• _Selected extract_:

Rows and rows of green crops are blossoming from the soil at the Sustainable Living Center Central Park Greenhouses in Central Park.
The vegetables, from corn to kale, will not remain in the soil too long, though. They will soon be harvested and eventually land in the mouths and stomachs of dozens of Schenectady County residents.
The greenhouse center, run by head grower Hassleer Jacinto-Whitcher, has harvested more than 400 pounds of vegetables for the HealthShares program so far. The HealthShares program provides free organic and fresh vegetables to people who are at risk for cardiovascular and chronic disease including the obese.
“Every single thing is organic here,” Jacinto-Whitcher explained. “In a conventional farm you won’t see weeds, but here you can see weeds because we don’t use any herbicide.”
The HealthShares program also provides nutritional education and guidance for program participants.
“We are encouraging them to eat healthy,” Denise Kolankowski, the program coordinator for HealthShares, said. “They are still writing prescriptions and sending people down as we speak.”
A health care provider at Ellis Family Health prescribes a voucher, or “prescription,” to patients for the free vegetables. The voucher can then be traded in for vegetables during the scheduled pickup days on Tuesdays and Thursdays in front of Ellis Health Center. Participants continue to get the free vegetables every two weeks once enrolled.
Dr. Desmond Foo from the Ellis Family Health Center, said he writes about 10 prescriptions a day for the vegetables. He said about 80 to 90 percent of his patients have a chronic issue such as obesity or heart disease. Vegetables are the first thing that comes to mind when he thinks of healthy living, he explained.
“I think the majority of the program is just about raising awareness,” he said.
Natalie Schubel, an intern with HealthShares, agreed.
“Basically it encourages people to eat more vegetables and fruit,” she said. “People are so, so thankful that we are doing this.”

• _Dataset excerpts_:
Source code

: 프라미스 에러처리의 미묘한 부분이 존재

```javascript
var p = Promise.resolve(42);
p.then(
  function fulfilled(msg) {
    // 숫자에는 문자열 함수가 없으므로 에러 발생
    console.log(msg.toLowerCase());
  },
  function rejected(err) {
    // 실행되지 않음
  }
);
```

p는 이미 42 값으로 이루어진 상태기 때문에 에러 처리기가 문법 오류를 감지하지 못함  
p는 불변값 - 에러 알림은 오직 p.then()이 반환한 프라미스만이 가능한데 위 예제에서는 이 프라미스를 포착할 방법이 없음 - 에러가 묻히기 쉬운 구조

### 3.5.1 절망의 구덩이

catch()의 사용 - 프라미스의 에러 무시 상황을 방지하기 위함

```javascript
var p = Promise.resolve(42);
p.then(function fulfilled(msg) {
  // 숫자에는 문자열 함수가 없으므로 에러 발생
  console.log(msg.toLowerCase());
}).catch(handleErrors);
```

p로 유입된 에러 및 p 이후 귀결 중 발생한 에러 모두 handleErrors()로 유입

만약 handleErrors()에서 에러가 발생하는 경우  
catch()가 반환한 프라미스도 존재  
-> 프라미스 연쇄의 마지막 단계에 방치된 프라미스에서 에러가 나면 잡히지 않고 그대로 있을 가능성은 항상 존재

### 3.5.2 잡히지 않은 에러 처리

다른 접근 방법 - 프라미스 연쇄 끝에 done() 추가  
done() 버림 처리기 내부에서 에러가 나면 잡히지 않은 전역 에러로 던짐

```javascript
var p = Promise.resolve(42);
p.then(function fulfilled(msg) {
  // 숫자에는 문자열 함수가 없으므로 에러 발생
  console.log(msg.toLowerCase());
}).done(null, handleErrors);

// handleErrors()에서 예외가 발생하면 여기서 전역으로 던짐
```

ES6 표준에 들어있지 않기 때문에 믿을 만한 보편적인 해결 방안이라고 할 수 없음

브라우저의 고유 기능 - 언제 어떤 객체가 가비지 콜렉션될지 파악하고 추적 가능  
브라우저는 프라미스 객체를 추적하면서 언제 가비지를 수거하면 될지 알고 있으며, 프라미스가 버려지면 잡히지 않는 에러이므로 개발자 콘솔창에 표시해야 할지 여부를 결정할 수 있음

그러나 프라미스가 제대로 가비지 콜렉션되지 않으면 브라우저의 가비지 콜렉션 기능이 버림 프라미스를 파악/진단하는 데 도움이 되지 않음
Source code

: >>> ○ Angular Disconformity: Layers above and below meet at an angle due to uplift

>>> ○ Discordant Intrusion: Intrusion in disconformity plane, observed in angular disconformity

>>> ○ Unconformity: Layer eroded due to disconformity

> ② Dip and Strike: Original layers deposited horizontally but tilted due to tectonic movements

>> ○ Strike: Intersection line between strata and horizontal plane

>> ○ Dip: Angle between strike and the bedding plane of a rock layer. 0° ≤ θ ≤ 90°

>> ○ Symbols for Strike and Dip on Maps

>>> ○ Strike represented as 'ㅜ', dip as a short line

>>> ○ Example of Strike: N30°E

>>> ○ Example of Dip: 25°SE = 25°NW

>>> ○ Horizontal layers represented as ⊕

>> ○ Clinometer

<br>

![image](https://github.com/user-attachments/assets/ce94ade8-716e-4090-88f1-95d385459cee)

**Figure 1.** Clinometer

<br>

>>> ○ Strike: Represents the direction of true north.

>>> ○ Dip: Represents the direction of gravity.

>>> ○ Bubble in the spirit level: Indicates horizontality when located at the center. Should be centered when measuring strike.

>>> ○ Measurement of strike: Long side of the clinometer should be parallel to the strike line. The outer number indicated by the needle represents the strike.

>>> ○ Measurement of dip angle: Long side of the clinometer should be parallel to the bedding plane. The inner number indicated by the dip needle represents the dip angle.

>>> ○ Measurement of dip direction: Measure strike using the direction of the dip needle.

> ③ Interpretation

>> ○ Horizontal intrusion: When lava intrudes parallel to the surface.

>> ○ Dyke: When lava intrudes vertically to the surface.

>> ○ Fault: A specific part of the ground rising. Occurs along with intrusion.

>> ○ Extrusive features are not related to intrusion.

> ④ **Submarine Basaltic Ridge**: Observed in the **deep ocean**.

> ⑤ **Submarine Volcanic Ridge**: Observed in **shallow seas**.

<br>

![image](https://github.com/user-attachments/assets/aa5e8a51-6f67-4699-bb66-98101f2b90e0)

• _Work to complete_:
According to the HealthShares text, why can weeds be seen growing at the greenhouse center? Answer in one to three sentences. The rows are separate material, unrelated to the text above.

• _Written answer_:
Weeds are visible because the greenhouse grows everything organically and uses no herbicide. On a conventional farm, by contrast, weeds would not be seen.